As children matured, parents were still the major influence on outcomes, he said. Some children might take their bearings primarily from their friends in some areas of their lives, sex and relationships for example, but parents were still the primary influence where jobs and futures were concerned.”

Part of Longview's advocacy of longitudinal research is to do with the value of life course studies such as the initiative led by Frank Furstenberg at the University of Pennsylvania.

Furstenburg described the work of his Network on Transitions to Adulthood which was established in 2000 with MacArthur Foundation support to examine the changing nature of late adolescence.

Amplifying the argument that because children were spending more time in education they needed substantial support from parents both financially and in making significant decisions, Furstenburg went on to describe the emergence of “early adulthood” as a new life stage.

There was a consensus that early years, adolescence and young adulthood could not be viewed in isolation.

Among the other presenters, Richard Tremblay from the University of Montreal spoke controversially about the gene-environment interaction in relation to adolescent violence. His findings suggest that poor parenting in the early years can hinder gene expression, suggesting that interventions in adolescence cannot succeed.

He proposed that investments to help reduce adolescent violence could more usefully be made in the mothers of the next generation.

The title of the conference, Parents Matter, left many wondering where fathers fitted in. Were they relevant to healthy child development? What did they contribute? Were the current set of prevention and intervention programs reaching them?

But there was no dispute among the presenters that parents do matter.

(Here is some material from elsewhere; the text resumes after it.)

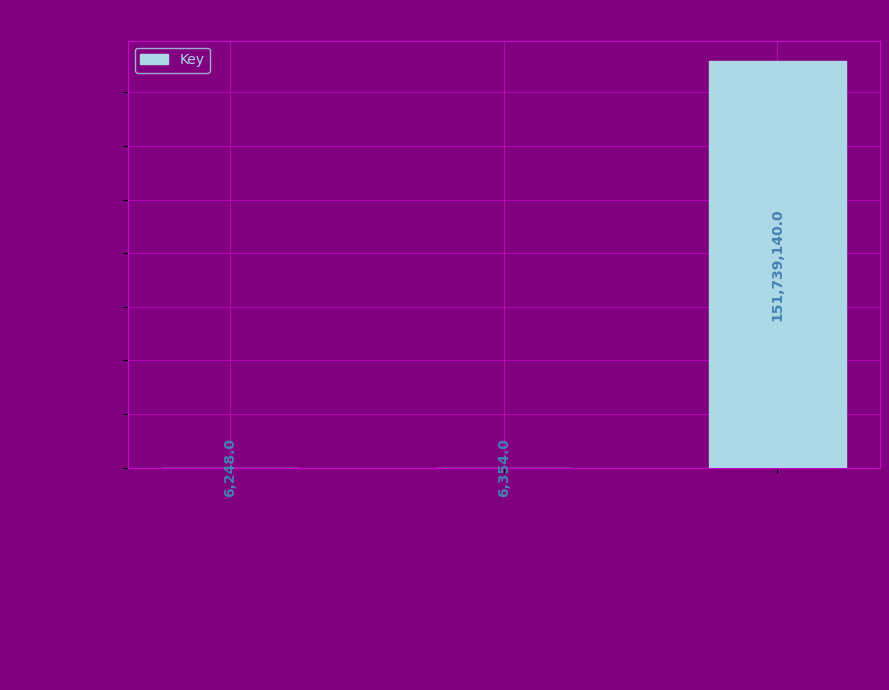

The chart shows a value of 6354 at Grey King. True or false?

True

As Michael Lamb, head of the Department of Social and Developmental Psychology at Cambridge put it, irrespective of gender, the more caring, responsive, responsible adults, operating in as many life contexts as possible children had contact with, the better for their development.

Explainers

Longview

Longview is a UK think tank dedicated to promoting and improving multidisciplinary longitudinal study. As well as organizing conferences and seminars to link research, policy and practice, the charity publishes a journal, Longitudinal and Life Course Studies.

life course perspective

A life course perspective can be applied to any discipline - it simply entails taking account of a person's entire life, not isolating sections. Much research has looked cross-sectionally at people's lives, but as more and more longitudinal research is carried out it has become clear that the different epochs of a life influence one another.

John Bynner

John Bynner is emeritus professor at the Institute of Education's faculty of policy and society, and director of Longview, a think tank which promotes longitudinal study. He was the director of the Centre for Longitudinal Studies at the IOE from 1998-2003, and led work on the National Child Development Study and the 1970 British Cohort Study.